Unless you fly first class all the time, you and the pinched nerve in your back are well aware that flying in 2015 kinda stinks. Tight seats, long security lines, people cramming trunks into the overhead, fees for everything under the sun, and no decent food.
British Airways sympathizes with the flying public's plight. It is starting a "mindfulness" program on its new San Francisco-to-London route. The idea is to "help travelers experience calm and focused travel, even when there is a lot of activity going on," Mark Coleman, the airline's mindfulness consultant, told Mashable.com. Coleman will be featured in calming meditation videos on the in-flight entertainment system. The airline will also give passengers more healthful food choices.
If it's successful, it's likely British Airways will implement the plan on other routes, including its New York to Tel Aviv flight. British Airways isn't the only business that wants to ensure calm passengers. The Israeli company Silentium is developing a noise-cancelling device that can be embedded in airplane seat headrests, creating a "bubble" of calm around the passenger's head.
This is all great progress. Of course, an even better way to keep from stressing passengers out is to address all the issues we listed in the first paragraph. Failing that, though, here are three more "relaxing" things we'd love to see in the coach cabin in the near future – all of which start with an "M," coincidentally:
A shoulder and back massage could make all the difference between a miserable flight and a blissful one. (Photo: wavebreakmedia/Shutterstock)
You know those massage chairs you see in the mall? Where you put your head in a ring, kneel forward, and let someone knead your shoulders for 15 minutes? Wouldn't a couple of rows of those be the best thing in the world? It can be a revenue generator for the airline; who wouldn't pay $50 extra for an in-flight massage? And there can be a reservation system to curtail stressful lines.
Even guys would appreciate a few minutes of pampering during a long flight, like at this mani-pedi station. (Photo: AnikaNess/Shutterstock)

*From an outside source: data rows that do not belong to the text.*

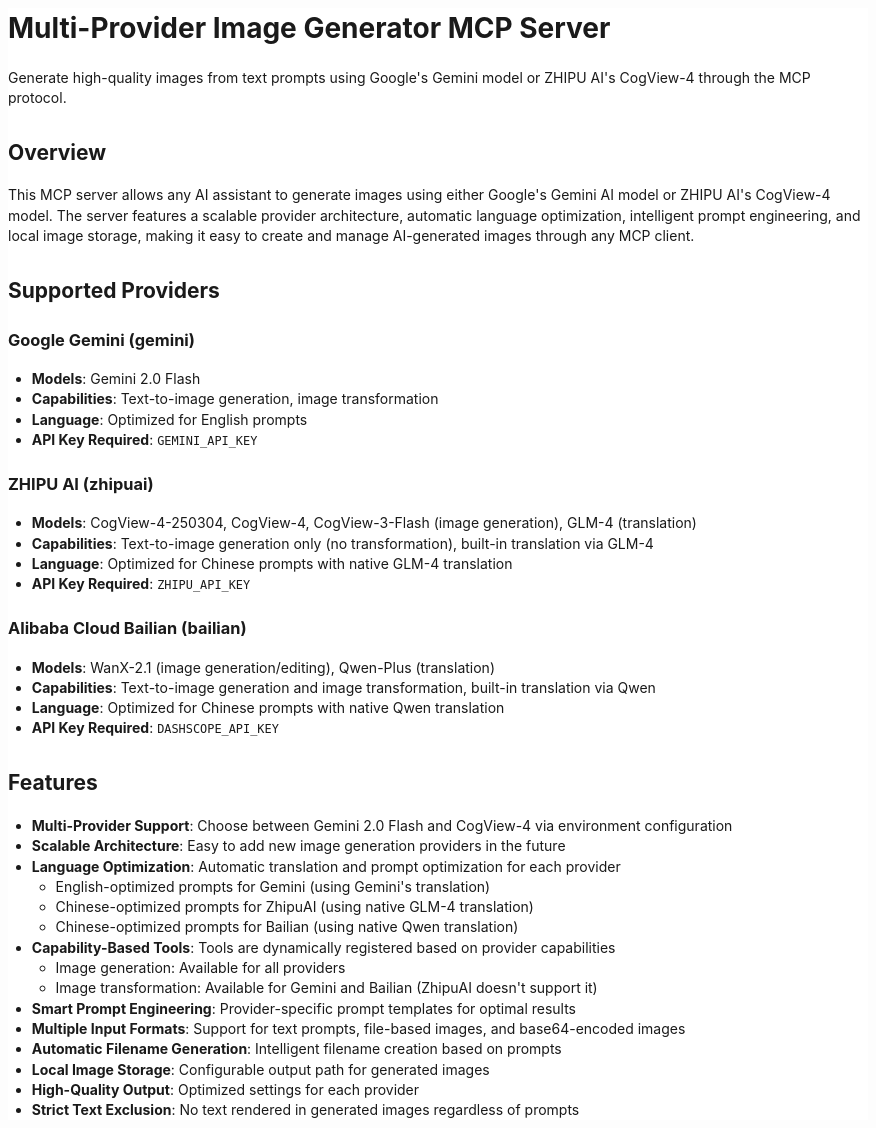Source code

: # Multi-Provider Image Generator MCP Server

Generate high-quality images from text prompts using Google's Gemini model or ZHIPU AI's CogView-4 through the MCP protocol.

## Overview

This MCP server allows any AI assistant to generate images using either Google's Gemini AI model or ZHIPU AI's CogView-4 model. The server features a scalable provider architecture, automatic language optimization, intelligent prompt engineering, and local image storage, making it easy to create and manage AI-generated images through any MCP client.

## Supported Providers

### Google Gemini (gemini)
- **Models**: Gemini 2.0 Flash
- **Capabilities**: Text-to-image generation, image transformation
- **Language**: Optimized for English prompts
- **API Key Required**: `GEMINI_API_KEY`

### ZHIPU AI (zhipuai)
- **Models**: CogView-4-250304, CogView-4, CogView-3-Flash (image generation), GLM-4 (translation)
- **Capabilities**: Text-to-image generation only (no transformation), built-in translation via GLM-4
- **Language**: Optimized for Chinese prompts with native GLM-4 translation
- **API Key Required**: `ZHIPU_API_KEY`

### Alibaba Cloud Bailian (bailian)
- **Models**: WanX-2.1 (image generation/editing), Qwen-Plus (translation)
- **Capabilities**: Text-to-image generation and image transformation, built-in translation via Qwen
- **Language**: Optimized for Chinese prompts with native Qwen translation
- **API Key Required**: `DASHSCOPE_API_KEY`

## Features

- **Multi-Provider Support**: Choose between Gemini 2.0 Flash and CogView-4 via environment configuration
- **Scalable Architecture**: Easy to add new image generation providers in the future
- **Language Optimization**: Automatic translation and prompt optimization for each provider
  - English-optimized prompts for Gemini (using Gemini's translation)
  - Chinese-optimized prompts for ZhipuAI (using native GLM-4 translation)
  - Chinese-optimized prompts for Bailian (using native Qwen translation)
- **Capability-Based Tools**: Tools are dynamically registered based on provider capabilities
  - Image generation: Available for all providers
  - Image transformation: Available for Gemini and Bailian (ZhipuAI doesn't support it)
- **Smart Prompt Engineering**: Provider-specific prompt templates for optimal results
- **Multiple Input Formats**: Support for text prompts, file-based images, and base64-encoded images
- **Automatic Filename Generation**: Intelligent filename creation based on prompts
- **Local Image Storage**: Configurable output path for generated images
- **High-Quality Output**: Optimized settings for each provider
- **Strict Text Exclusion**: No text rendered in generated images regardless of prompts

Even the most spa-averse passenger (cough guyscough) would welcome a chance to stick their feet in a warm bath and have their nails filed down. It sure as heck would be better than having that kid kick the back of your seat for 12 hours, right? The technical hurdle that would have to be cleared, though, is what to do with the water between each appointment. It's not like people can stick their feet in that blue gunk that swirls in the lavatory toilets.
It might make for an expensive ticket, but being in a media room would make the long hours fly by. (Photo: pics721/Shutterstock)

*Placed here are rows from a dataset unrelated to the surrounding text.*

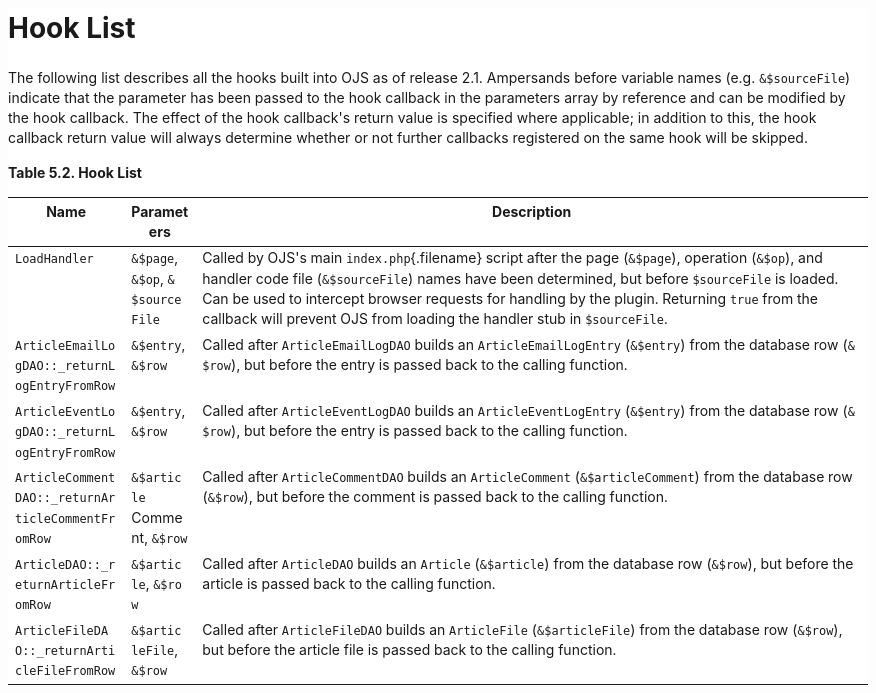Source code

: # Hook List

The following list describes all the hooks built into OJS as of release 2.1. Ampersands before variable names (e.g. `&$sourceFile`) indicate that the parameter has been passed to the hook callback in the parameters array by reference and can be modified by the hook callback. The effect of the hook callback's return value is specified where applicable; in addition to this, the hook callback return value will always determine whether or not further callbacks registered on the same hook will be skipped.

**Table 5.2. Hook List**

| Name                                                                 | Parameters                                                                                                         | Description                                                                                                                                                                                                                                                                                                                                                                                                                                                                                                     |
| -------------------------------------------------------------------- | ------------------------------------------------------------------------------------------------------------------ | --------------------------------------------------------------------------------------------------------------------------------------------------------------------------------------------------------------------------------------------------------------------------------------------------------------------------------------------------------------------------------------------------------------------------------------------------------------------------------------------------------------- |
| `LoadHandler`                                                        | `&$page`, `&$op`, `&$sourceFile`                                                                       | Called by OJS's main `index.php`{.filename} script after the page (`&$page`), operation (`&$op`), and handler code file (`&$sourceFile`) names have been determined, but before `$sourceFile` is loaded. Can be used to intercept browser requests for handling by the plugin. Returning `true` from the callback will prevent OJS from loading the handler stub in `$sourceFile`.                                                                                                                  |
| `ArticleEmailLogDAO::​_returnLogEntryFromRow`                        | `&$entry`, `&$row`                                                                                         | Called after `ArticleEmailLogDAO` builds an `ArticleEmailLogEntry` (`&$entry`) from the database row (`&$row`), but before the entry is passed back to the calling function.                                                                                                                                                                                                                                                                                                                            |
| `ArticleEventLogDAO::​_returnLogEntryFromRow`                        | `&$entry`, `&$row`                                                                                         | Called after `ArticleEventLogDAO` builds an `ArticleEventLogEntry` (`&$entry`) from the database row (`&$row`), but before the entry is passed back to the calling function.                                                                                                                                                                                                                                                                                                                            |
| `ArticleCommentDAO::​_returnArticleCommentFromRow`                   | `&$article`Comment, `&$row`                                                                                | Called after `ArticleCommentDAO` builds an `ArticleComment` (`&$articleComment`) from the database row (`&$row`), but before the comment is passed back to the calling function.                                                                                                                                                                                                                                                                                                                        |
| `ArticleDAO::​_returnArticleFromRow`                                 | `&$article`, `&$row`                                                                                       | Called after `ArticleDAO` builds an `Article` (`&$article`) from the database row (`&$row`), but before the article is passed back to the calling function.                                                                                                                                                                                                                                                                                                                                             |
| `ArticleFileDAO::​_returnArticleFileFromRow`                         | `&$articleFile`, `&$row`                                                                                   | Called after `ArticleFileDAO` builds an `ArticleFile` (`&$articleFile`) from the database row (`&$row`), but before the article file is passed back to the calling function.                                                                                                                                                                                                                                                                                                                            |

A big-screen TV, reclining chairs, chips and dip, beers and the big game or a blockbuster movie playing in a media room. Sure, it would add expense to your ticket, but it would be worth it to forget that you're flying in a tube.

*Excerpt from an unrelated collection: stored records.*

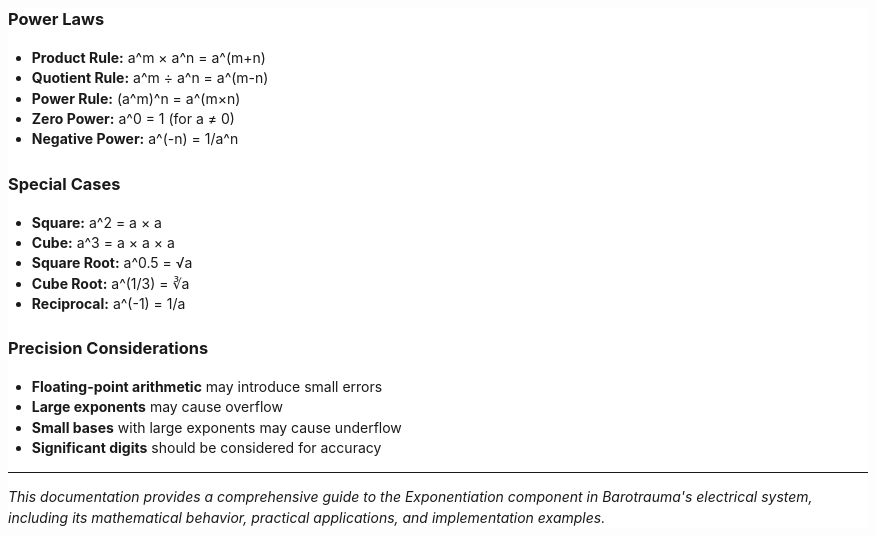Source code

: ### Power Laws
- **Product Rule:** a^m × a^n = a^(m+n)
- **Quotient Rule:** a^m ÷ a^n = a^(m-n)
- **Power Rule:** (a^m)^n = a^(m×n)
- **Zero Power:** a^0 = 1 (for a ≠ 0)
- **Negative Power:** a^(-n) = 1/a^n

### Special Cases
- **Square:** a^2 = a × a
- **Cube:** a^3 = a × a × a
- **Square Root:** a^0.5 = √a
- **Cube Root:** a^(1/3) = ∛a
- **Reciprocal:** a^(-1) = 1/a

### Precision Considerations
- **Floating-point arithmetic** may introduce small errors
- **Large exponents** may cause overflow
- **Small bases** with large exponents may cause underflow
- **Significant digits** should be considered for accuracy

---

*This documentation provides a comprehensive guide to the Exponentiation component in Barotrauma's electrical system, including its mathematical behavior, practical applications, and implementation examples.*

Wouldn't a tired passenger want a quick makeup job before dashing off to that meeting? We think they would. (Photo: Gabriella Maj/Getty Images)
You know how tired and haggard you usually look after a long flight? Maybe the airlines can hire people who work the makeup counters at department stores to "freshen up" passengers before they exit the plane for a big meeting or to meet a loved one. Some concealer, a little spritz of perfume or cologne, a brush through the hair, and you should be good as new.